When she came to the British throne, people were still hanged in this country and if you copped off with someone of the same sex, you could go to prison (somehow inevitably it was a Victorian law from 1885 that made consensual private gay sex a criminal act). Elizabeth II was on the throne through the Cold War and Glasnost; through the erection and destruction of the Berlin Wall; through wars in Korea and Vietnam, the Middle East, Bosnia and Ukraine. Through Aids and the Covid pandemic. Through Brexit and Black Lives Matter. Through the births of the internet, rock ’n’ roll, club culture and Carnival.

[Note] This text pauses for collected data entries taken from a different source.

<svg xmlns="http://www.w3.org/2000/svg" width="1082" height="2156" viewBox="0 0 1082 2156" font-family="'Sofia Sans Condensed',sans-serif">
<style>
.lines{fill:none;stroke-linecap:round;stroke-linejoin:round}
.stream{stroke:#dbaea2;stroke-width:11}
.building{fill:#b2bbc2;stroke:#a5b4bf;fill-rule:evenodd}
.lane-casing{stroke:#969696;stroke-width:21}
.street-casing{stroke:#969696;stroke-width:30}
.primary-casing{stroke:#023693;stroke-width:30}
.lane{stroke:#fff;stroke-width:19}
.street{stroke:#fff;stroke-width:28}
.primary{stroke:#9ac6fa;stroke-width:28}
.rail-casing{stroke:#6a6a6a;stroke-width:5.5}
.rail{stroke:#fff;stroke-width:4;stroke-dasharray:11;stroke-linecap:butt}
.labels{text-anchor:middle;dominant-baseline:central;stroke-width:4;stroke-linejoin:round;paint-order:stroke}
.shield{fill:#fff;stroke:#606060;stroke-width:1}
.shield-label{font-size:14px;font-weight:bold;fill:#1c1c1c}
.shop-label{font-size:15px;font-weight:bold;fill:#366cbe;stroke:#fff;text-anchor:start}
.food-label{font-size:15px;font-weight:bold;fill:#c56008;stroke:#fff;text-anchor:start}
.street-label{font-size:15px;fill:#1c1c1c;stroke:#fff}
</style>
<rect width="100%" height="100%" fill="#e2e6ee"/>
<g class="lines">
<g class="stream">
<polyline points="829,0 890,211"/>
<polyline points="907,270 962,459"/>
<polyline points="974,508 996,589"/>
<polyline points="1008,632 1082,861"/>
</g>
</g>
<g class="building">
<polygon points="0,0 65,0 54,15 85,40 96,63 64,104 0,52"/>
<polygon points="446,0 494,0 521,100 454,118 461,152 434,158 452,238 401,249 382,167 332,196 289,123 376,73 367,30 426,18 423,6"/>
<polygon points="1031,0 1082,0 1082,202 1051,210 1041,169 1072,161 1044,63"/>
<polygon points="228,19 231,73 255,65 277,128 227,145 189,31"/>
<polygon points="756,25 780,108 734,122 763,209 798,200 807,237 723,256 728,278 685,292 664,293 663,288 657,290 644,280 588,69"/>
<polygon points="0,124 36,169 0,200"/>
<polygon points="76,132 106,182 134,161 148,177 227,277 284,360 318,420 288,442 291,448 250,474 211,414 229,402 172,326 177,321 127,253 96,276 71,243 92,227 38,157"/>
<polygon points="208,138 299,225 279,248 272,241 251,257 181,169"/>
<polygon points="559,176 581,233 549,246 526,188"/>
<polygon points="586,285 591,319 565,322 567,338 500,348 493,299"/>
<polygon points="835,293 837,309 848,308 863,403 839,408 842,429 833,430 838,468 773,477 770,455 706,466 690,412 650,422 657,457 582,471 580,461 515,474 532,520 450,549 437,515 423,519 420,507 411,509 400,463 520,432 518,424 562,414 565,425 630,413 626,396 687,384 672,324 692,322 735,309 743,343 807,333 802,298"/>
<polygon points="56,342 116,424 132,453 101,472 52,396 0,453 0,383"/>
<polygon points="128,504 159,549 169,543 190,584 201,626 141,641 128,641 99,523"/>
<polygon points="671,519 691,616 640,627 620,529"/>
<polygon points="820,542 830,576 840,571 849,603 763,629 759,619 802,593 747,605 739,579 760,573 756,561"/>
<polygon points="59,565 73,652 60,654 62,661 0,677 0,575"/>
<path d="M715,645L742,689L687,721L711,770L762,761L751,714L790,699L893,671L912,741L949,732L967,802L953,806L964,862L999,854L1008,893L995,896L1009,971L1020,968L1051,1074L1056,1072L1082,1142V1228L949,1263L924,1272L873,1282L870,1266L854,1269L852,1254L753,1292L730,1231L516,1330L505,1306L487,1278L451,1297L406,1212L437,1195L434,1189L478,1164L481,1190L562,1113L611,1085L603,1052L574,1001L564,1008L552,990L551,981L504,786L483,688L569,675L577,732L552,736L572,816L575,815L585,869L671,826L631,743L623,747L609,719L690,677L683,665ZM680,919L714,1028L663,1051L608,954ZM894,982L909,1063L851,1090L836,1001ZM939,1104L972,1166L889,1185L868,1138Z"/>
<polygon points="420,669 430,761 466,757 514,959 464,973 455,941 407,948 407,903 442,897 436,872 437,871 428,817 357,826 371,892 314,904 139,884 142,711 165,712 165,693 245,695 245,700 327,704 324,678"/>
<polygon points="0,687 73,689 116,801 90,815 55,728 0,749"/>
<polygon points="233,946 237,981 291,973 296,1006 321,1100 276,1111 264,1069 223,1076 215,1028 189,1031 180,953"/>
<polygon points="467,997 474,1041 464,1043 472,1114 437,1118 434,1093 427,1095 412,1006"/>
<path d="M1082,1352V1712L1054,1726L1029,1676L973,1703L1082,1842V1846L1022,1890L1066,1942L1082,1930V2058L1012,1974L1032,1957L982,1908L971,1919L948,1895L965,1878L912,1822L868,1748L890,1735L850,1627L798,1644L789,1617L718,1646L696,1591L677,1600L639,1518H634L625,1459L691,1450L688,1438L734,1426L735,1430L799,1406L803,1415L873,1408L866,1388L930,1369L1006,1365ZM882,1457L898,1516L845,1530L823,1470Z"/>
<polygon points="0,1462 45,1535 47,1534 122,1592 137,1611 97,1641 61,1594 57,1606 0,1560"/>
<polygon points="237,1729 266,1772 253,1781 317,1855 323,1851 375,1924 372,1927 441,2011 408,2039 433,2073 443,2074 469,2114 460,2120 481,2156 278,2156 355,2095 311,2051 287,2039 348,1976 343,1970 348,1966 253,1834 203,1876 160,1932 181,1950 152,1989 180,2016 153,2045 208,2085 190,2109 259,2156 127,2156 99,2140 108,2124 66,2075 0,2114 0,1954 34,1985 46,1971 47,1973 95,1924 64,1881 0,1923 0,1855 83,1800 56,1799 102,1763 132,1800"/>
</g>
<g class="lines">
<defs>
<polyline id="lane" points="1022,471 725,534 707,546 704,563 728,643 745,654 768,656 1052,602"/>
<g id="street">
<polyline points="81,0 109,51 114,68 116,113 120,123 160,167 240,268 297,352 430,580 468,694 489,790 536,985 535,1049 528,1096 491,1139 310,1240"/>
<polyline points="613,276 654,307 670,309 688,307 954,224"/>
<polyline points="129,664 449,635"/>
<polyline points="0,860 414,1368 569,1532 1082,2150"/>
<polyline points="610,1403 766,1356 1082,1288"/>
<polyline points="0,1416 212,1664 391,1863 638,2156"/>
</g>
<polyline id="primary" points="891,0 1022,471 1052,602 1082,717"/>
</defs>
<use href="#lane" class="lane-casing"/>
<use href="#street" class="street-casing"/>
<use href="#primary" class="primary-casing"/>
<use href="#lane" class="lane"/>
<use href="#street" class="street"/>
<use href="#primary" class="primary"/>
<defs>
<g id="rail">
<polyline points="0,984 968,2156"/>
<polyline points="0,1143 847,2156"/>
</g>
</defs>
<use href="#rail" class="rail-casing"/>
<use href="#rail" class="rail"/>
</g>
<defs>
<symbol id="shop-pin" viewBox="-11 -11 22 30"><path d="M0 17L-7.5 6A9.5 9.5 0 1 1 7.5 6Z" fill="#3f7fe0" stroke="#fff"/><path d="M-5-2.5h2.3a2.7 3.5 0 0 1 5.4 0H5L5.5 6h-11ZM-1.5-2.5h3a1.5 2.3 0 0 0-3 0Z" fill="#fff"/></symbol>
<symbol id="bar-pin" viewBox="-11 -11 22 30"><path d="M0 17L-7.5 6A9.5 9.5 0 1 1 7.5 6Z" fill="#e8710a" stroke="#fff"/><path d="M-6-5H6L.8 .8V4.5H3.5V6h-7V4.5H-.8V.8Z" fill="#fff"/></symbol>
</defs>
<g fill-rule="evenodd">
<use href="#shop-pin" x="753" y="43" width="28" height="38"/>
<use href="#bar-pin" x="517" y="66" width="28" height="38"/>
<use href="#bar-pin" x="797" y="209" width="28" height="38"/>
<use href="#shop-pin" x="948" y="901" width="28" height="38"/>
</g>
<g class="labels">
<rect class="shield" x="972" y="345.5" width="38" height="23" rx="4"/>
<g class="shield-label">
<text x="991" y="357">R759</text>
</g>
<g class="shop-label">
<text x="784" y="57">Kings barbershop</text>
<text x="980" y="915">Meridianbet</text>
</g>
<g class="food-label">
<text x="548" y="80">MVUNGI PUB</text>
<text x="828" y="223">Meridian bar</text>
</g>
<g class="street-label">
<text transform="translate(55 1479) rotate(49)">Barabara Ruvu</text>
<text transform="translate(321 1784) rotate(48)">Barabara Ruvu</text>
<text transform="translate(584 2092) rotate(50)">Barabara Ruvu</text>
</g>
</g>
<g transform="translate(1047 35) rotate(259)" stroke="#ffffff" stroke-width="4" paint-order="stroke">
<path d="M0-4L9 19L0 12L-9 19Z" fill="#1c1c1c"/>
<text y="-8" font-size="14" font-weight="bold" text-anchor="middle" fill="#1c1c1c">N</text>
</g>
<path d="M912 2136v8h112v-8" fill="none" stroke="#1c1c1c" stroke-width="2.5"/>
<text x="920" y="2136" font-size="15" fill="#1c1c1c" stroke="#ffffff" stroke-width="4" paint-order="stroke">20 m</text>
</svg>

The Victorians would probably have approved of the Jubilee and Elizabeth lines being named in her honour, but the legacy of HM Queen Elizabeth II in London will hopefully not be restricted to simple memorialisation, but one that will see the royal family change and make the lives of ordinary people in this huge complex city better. London doesn’t need a ‘Bake Off’ pre-decimal Middle England royal family. It needs an apolitical monarch who can wield power, influence and money for good (what a recent piece in the LA Times calls the Queen’s ‘superpower blandness’).
A right royal send-off
The shock at the death of Queen Elizabeth II will pass. The Queue will go home. The state funeral will be public recognition for London, the UK and the world of the passing of one of the most famous and recognisable people on the planet. The Queen will pass into popular history.
Tristan Scutt owns Little Nan’s Bar in Deptford, south London, famous for its Charles ’n’ Di decor and cocktails archly served in china teapots. He is an unapologetic London fan of the late Queen. ‘When I set up Little Nan’s in 2013 in a windowless back room,’ he says, ‘I literally used all my nan’s furniture and ornaments, which featured lots of royal memorabilia, so the royal connection was there from the start. It’s what my nan would have wanted, though we did get customers in the early days who refused to drink out of the royal mugs. Seeing how many people are flooding to London to pay their final respects just shows how adored the Queen was. You got to give her the credit she deserves, not being born to be Queen, but becoming Queen, and devoting her whole life.’
So, if Londoners want to raise a novelty mug to Her Majesty’s memory and to the end of the capital’s second Elizabethan age, they know where to do it. Until ‘The Queen Liz’ opens, anyway.